● **原文**
=======
図表でみる教育2013年版:OECDインディケータ

日本語要約

経済危機の最中における教育と技能の価値

『図表でみる教育2013年版』において取り上げられている大半の国々では、2008年から2011年にかけて失業率が急激に上昇し、それ以降も高止まりしている。世界的な景気後退(リセッション)の結果、失業や過少雇用から特に大きな打撃を受けているのは若年層である。OECD諸国平均で、2011年の就学も就業・職業訓練もしていないニート比率は、15~29歳人口では16%、25~29歳人口では20%だった。25~29歳人口の3人に1人以上が就学も就業もしていないなど、ニート比率がこれよりはるかに高い国もある(インディケータC5)。これらの若年層は、自らが作り出したものではない危機によって、自らの技能、勤労意欲、社会統合への長期的な悪影響という、極めて大きな代償を支払わされている。

優れた教育の価値は今なお失われていない

学歴は雇用可能性に大きく影響するが、経済危機によってこの影響がさらに強まった。OECD諸国平均で、2011年の失業率は、高等教育修了者が4.8%だったのに対し、中等教育未修了者は12.6%だった。2008~2011年に低学歴者と高学歴者の失業率格差は拡大した。全年齢層で見て、低学歴者の失業率は約3.8ポイント上昇したが、対して高学歴者の失業率は1.5ポイントしか上昇しなかった(インディケータA5)。

若年層にとって、優れた教育は経済危機の中にあっても、就労の経験不足に対する貴重な保険となる。OECD諸国平均で、2011年の中等教育未修了者の失業率は、25~34歳人口では18.1%、55~64歳人口では8.8%だった。これに対し、高等教育修了者の失業率は、OECD諸国平均で、25~34歳人口では6.8%、55~64歳人口では4.0%だった(インディケータA5)。

国が危機時における若年失業率の上昇を阻止できるかどうかにおいては多くの要因が関与するが、教育と就労を繋ぐ制度的な取り決めが雇用への移行をどのように円滑化するかが、おそらく最も重要な要因の1つである。オーストリア、チェコ共和国、ドイツ、ルクセンブルクなど、職業プログラム修了者の比率が平均(32%)より高い国は、全ての年齢層の失業率上昇幅を8ポイント未満に抑えることができた。逆に、ギリシャ、アイルランド、スペインなど、職業訓練型後期中等教育修了者の若年成人比率が25%未満の国では、中等教育修了者の25~34歳人口の失業率上昇幅は12ポイントを超えていた(インディケータA1及びA5)。
=======
● **取り組む課題**
a - 教育と雇用を扱った原文について、次の(i)~(iii)の記述が内容と合うかどうかを判定してください。それぞれ「はい」か「いいえ」で答え、判定の決め手となる原文の語句をそのまま引用してください。
(i) OECD諸国平均で、2011年の高等教育修了者の失業率は4.8%だった。
(ii) 2008~2011年に、高学歴者の失業率は低学歴者の失業率よりも大きく上昇した。
(iii) 職業プログラム修了者の比率の平均は25%である。
b - 教育と雇用を扱った原文を、最後の文の後から書き継いでください。

● **保存データ**
=======
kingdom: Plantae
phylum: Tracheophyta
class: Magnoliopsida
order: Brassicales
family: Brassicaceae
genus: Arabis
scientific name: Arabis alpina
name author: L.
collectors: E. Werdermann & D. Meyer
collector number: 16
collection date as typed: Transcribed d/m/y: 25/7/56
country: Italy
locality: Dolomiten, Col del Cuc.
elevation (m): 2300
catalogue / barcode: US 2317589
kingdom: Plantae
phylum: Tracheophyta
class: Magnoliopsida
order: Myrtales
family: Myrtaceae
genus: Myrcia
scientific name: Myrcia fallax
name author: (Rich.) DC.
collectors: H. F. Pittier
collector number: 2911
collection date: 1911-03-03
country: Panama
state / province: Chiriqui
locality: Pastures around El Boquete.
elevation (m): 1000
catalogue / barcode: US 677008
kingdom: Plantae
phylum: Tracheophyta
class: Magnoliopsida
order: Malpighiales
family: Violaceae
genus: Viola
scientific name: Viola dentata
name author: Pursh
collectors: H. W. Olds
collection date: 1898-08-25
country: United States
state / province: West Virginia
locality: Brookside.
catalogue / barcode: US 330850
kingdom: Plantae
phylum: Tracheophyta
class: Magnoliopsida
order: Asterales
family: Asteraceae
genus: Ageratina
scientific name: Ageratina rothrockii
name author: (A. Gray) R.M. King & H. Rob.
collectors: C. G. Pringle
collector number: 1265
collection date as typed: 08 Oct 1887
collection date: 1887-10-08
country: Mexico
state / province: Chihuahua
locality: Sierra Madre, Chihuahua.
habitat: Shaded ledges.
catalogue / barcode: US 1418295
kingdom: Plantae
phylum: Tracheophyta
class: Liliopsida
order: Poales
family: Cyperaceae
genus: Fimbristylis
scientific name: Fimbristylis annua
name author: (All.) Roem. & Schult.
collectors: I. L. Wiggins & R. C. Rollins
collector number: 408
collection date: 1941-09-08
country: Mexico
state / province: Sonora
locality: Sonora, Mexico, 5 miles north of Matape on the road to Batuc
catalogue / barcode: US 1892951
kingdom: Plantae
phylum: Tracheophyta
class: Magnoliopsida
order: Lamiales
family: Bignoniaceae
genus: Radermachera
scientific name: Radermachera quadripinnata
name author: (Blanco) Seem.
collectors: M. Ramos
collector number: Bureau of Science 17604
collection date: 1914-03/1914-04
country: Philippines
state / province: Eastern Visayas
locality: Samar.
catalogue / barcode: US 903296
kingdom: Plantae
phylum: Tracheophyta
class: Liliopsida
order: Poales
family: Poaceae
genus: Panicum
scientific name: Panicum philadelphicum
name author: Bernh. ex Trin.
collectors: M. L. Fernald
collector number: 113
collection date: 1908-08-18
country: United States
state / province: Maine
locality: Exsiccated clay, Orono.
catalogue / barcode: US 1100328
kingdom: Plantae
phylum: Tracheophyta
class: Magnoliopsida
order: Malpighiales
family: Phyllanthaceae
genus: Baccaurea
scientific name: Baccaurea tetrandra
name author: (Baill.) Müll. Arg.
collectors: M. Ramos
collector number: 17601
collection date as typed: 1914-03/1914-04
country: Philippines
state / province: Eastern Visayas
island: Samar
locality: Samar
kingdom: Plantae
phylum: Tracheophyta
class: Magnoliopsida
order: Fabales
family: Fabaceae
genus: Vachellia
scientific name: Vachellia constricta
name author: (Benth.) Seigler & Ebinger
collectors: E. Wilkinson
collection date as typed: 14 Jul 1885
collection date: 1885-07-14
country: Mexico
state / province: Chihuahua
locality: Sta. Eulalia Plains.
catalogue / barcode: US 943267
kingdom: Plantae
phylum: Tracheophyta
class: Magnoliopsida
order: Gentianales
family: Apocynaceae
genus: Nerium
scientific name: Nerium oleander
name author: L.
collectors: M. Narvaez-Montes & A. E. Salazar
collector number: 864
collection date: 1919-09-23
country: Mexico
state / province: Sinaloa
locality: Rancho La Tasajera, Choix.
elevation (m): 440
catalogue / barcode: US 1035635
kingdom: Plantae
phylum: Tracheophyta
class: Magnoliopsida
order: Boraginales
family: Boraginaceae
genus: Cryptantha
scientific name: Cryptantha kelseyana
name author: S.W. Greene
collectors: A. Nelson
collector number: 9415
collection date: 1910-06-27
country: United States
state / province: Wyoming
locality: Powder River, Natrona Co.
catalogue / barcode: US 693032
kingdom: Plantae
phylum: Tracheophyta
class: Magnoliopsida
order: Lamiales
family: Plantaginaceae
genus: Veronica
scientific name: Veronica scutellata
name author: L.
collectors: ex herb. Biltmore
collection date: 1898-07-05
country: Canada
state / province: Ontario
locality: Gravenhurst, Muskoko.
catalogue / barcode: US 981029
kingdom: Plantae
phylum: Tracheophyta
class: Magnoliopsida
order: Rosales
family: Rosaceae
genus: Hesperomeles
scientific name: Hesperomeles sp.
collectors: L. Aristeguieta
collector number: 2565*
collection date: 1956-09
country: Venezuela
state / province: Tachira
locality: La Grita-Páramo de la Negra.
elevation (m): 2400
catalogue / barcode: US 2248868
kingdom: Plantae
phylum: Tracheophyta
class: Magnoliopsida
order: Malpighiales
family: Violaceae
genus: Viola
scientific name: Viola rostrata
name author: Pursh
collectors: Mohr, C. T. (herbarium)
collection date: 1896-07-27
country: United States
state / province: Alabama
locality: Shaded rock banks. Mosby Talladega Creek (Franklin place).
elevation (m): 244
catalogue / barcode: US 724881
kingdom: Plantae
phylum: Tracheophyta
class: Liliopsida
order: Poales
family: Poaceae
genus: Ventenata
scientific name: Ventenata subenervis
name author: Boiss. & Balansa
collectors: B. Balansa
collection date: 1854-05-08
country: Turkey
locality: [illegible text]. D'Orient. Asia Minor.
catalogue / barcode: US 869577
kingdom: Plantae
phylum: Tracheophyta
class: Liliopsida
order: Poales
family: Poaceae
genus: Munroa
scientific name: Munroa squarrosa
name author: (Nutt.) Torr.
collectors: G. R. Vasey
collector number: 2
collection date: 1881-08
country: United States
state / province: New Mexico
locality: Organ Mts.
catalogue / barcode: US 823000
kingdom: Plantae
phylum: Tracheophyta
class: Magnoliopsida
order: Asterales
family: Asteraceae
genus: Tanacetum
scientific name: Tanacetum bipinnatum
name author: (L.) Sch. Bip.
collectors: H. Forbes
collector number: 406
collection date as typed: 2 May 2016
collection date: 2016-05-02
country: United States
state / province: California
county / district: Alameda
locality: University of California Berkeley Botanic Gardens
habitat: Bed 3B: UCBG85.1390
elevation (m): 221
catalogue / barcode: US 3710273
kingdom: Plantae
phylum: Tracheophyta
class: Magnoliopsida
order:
=======
● **回答一覧**
a -
(i) はい。「2011年の失業率は、高等教育修了者が4.8%だったのに対し」
(ii) いいえ。「低学歴者の失業率は約3.8ポイント上昇したが、対して高学歴者の失業率は1.5ポイントしか上昇しなかった」
(iii) いいえ。「職業プログラム修了者の比率が平均(32%)より高い国は」

b -
教育と収入とは依然として強く関連している

学歴は雇用可能性に影響するだけでなく、雇用から得られる所得にも影響する。平均で、高等教育修了成人の相対的収入は後期中等教育修了成人の相対的収入の1.5倍を超えており、後期中等教育未修了者の収入は、平均で、後期中等教育修了者の収入より25%少ない。危機はこの格差を広げた。OECD諸国平均で、低学歴者と高学歴者の間の平均的な雇用収入差は、2008年の75%から2011年には90%へと拡大した(インディケータA6)。

低学歴者と高学歴者の間の賃金格差は、高等教育の賃金上昇効果と同じように、年齢とともに拡大する傾向がある。平均で、中等教育未修了者の収入は、25~34歳人口では中等教育修了者の収入の80%であるのに対し、55~64歳人口では72%しかない。一方、高等教育修了者の収入は、25~34歳人口では中等教育修了者の層より40%多く、55~64歳人口では76%多い(インディケータA6)。長い目で見ると、高等教育機関の学位は明らかによい結果をもたらすのである。

その他の結論

  • OECD諸国平均で、2011年の15~19歳人口の教育機関在籍率は84%だった。また、20~29歳人口の教育機関在籍率は2000年の22%から2011年には28%へと上昇した(インディケータC1)。この結果、高等教育を修了した成人の比率は2000~2011年に10ポイント以上上昇した。OECD諸国全体で、2011年の25~34歳人口の高等教育履修者比率は39%だった(インディケータA1、A3及びA4)。
  • 教員も危機の影響を受けた。2000~2011年で、データを入手可能な大半の国において、教員給与は実質ベースで増加した。とはいえ、一部の国においては、景気下降への対策として財政上の制約が課された結果、2009~2010年に教員給与は削減されるか凍結された。しかし、好況時においても、大半の教員給与は他の分野の同じ学歴の労働者の給与より少ない(インディケータD3)。
  • OECD諸国の大半の子どもは今や5歳になるずっと前から正規教育を受け始めている。OECD諸国全体で、4歳児の10人のうち8人(82%)が幼児教育を受けており、ベルギー、フランス、アイスランド、イタリア、ノルウェー、スペイン、スウェーデンでは、3歳からの幼児教育が普及(90%以上)している(インディケータC2)。
  • データは留学人気の高さも示しているが、特にアジアの学生の間で人気が高い。2011年には、430万人の高等教育レベルの学生が、市民権を持つ以外の国で教育を受けた。高等教育機関の外国人留学生比率が高い国は、高い順に、オーストラリア、英国、スイス、ニュージーランド、オーストリアである。OECD諸国の高等教育機関への外国人留学生数は、OECD諸国からOECD諸国以外への留学生数の約3倍だった(インディケータC4)。
  • 『図表でみる教育2013年版』は今回初めて、教育と、肥満と喫煙という2つの社会的結果の間の関連について考察している。ほぼ予想通り、データから、高学歴者の方が低学歴者より肥満率、喫煙率とも低いことがわかる(インディケータ A8)。